Stored data entries
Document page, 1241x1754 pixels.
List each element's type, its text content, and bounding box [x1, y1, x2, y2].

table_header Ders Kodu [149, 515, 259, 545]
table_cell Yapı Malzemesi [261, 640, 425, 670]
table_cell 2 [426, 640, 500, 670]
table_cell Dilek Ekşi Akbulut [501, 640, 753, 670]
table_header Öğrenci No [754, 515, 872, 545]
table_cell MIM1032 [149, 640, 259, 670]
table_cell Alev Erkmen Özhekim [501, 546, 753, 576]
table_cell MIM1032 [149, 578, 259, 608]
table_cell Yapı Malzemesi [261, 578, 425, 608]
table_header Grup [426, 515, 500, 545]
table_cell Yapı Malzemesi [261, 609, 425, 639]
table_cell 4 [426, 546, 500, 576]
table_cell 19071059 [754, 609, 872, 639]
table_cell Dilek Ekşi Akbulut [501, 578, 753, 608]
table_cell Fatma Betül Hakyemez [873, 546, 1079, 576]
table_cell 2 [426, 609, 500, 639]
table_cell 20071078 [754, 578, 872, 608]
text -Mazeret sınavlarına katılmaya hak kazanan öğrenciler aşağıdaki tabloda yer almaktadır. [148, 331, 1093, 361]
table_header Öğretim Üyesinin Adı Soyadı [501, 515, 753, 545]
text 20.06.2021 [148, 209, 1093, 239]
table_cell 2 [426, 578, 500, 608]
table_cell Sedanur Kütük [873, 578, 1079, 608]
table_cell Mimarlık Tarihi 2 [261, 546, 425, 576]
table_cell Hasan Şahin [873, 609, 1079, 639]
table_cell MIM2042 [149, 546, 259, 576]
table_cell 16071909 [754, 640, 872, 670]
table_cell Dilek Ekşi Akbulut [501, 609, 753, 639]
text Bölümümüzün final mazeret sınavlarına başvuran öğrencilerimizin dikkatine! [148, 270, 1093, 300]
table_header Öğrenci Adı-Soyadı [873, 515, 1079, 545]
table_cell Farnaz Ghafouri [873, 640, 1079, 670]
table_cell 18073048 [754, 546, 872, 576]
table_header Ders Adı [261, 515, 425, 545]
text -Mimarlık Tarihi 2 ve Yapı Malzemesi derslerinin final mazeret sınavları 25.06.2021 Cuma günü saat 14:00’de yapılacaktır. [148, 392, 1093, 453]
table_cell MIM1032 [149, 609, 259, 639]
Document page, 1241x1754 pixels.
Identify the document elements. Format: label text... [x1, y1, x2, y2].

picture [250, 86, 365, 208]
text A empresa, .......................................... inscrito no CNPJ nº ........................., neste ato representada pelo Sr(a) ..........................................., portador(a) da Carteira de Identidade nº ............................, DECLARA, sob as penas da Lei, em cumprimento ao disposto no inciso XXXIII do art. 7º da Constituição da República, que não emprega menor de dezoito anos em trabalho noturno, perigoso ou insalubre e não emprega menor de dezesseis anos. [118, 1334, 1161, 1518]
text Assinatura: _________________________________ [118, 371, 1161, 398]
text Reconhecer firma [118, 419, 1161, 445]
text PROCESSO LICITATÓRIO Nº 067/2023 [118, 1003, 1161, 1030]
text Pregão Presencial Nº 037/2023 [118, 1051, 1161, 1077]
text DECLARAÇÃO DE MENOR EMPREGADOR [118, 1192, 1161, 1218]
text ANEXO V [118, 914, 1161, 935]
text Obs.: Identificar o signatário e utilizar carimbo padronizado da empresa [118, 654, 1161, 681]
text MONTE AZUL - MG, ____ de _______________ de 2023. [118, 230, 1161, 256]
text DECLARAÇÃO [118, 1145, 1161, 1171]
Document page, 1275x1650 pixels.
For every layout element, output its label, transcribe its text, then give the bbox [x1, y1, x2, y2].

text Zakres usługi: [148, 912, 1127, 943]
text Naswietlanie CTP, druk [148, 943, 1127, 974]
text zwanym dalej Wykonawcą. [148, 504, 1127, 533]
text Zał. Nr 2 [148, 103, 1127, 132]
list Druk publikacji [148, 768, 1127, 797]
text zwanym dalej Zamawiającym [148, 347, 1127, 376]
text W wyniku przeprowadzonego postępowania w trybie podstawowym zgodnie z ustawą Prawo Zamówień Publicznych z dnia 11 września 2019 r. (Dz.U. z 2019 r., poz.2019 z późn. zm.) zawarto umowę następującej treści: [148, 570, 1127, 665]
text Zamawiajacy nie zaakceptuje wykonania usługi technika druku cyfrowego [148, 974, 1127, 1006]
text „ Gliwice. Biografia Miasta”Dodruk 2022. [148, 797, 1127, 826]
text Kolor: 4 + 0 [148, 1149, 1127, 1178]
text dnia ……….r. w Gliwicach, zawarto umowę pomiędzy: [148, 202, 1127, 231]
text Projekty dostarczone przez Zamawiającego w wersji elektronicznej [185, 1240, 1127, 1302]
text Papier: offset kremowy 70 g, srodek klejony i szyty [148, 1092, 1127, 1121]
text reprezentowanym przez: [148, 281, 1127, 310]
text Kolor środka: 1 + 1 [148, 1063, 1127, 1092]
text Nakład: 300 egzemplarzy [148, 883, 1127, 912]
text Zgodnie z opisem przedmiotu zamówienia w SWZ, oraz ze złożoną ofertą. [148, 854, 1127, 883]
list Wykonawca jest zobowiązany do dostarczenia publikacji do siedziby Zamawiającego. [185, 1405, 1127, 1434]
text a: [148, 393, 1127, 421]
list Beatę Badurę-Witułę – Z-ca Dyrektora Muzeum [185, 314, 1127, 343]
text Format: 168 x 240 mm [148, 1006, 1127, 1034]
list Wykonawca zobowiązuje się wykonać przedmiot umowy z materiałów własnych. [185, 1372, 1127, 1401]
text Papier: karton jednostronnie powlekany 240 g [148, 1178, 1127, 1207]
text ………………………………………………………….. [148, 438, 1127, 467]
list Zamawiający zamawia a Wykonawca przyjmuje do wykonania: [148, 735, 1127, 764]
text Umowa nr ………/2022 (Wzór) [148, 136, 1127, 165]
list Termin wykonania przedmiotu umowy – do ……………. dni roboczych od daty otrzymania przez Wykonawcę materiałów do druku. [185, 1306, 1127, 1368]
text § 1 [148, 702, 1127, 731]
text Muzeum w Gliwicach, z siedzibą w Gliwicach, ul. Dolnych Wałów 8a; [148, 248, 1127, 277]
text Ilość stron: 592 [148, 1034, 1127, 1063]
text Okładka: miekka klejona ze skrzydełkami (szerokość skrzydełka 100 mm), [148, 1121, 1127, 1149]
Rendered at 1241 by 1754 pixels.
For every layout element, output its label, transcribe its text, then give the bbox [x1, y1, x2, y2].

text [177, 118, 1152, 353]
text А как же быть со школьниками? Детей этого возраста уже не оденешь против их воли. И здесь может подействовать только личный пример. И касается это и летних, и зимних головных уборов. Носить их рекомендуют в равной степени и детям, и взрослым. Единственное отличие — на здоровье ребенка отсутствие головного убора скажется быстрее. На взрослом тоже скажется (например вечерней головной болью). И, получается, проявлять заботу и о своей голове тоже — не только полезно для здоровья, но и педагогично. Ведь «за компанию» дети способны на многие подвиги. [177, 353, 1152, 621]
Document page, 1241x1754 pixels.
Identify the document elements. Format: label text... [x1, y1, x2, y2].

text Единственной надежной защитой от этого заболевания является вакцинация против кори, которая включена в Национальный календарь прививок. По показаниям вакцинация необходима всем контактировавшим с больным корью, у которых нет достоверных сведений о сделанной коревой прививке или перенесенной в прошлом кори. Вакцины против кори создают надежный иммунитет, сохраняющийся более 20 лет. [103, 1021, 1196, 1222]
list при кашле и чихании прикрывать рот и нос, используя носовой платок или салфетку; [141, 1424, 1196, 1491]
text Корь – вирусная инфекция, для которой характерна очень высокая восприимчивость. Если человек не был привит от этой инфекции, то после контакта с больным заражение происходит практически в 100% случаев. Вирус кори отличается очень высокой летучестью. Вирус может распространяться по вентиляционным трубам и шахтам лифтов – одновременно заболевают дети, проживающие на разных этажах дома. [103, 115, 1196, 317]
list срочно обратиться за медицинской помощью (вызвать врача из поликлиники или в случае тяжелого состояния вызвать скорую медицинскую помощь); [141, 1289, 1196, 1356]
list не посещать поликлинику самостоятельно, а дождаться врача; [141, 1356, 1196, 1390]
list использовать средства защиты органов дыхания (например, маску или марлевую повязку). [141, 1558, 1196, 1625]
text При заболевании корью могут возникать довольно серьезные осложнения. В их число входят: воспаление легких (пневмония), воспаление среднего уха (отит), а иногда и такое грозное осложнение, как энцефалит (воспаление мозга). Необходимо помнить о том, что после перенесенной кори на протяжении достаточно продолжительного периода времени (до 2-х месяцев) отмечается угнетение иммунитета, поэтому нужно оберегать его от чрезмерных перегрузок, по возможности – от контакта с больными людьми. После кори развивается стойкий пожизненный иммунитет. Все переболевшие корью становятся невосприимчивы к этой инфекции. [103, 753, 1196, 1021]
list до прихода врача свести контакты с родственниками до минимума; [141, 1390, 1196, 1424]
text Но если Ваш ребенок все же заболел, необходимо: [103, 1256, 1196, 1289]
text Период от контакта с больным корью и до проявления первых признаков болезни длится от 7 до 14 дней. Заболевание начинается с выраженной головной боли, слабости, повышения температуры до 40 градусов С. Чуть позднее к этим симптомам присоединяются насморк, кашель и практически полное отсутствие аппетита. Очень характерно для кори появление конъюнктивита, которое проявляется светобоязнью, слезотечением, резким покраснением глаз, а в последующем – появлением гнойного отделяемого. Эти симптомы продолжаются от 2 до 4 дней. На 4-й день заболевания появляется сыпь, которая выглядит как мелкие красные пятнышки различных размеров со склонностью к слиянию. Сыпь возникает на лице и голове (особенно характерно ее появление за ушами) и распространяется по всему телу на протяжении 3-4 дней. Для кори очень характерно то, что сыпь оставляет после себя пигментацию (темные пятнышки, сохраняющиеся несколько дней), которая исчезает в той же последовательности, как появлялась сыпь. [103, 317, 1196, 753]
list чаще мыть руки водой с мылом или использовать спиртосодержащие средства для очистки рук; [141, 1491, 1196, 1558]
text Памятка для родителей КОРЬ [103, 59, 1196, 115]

▶ [INSTRUCTION] From the records above, pull out each line that has "Ekşi".

▶ [WRITTEN SOLUTION]
table_cell Dilek Ekşi Akbulut [501, 640, 753, 670]
table_cell Dilek Ekşi Akbulut [501, 578, 753, 608]
table_cell Dilek Ekşi Akbulut [501, 609, 753, 639]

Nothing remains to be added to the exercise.